▶ Task brief
Copy each line of the records that holds the string "your".

<<<<

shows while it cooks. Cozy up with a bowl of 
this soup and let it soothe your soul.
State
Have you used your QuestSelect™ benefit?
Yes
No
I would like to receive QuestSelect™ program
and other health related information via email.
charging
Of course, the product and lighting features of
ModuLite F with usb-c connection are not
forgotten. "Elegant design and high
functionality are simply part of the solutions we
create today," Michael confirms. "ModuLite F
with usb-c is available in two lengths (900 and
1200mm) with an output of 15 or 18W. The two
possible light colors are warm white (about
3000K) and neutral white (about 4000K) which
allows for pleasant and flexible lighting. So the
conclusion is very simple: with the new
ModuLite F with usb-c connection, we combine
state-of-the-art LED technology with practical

>>>>
<<<<

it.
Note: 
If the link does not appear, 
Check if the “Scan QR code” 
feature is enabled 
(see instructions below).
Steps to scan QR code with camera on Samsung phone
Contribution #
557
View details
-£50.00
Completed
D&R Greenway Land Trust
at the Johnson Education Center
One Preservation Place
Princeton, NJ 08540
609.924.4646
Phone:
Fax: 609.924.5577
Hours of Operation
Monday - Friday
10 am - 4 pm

>>>>

▶ Reply to the task
this soup and let it soothe your soul.
Have you used your QuestSelect™ benefit?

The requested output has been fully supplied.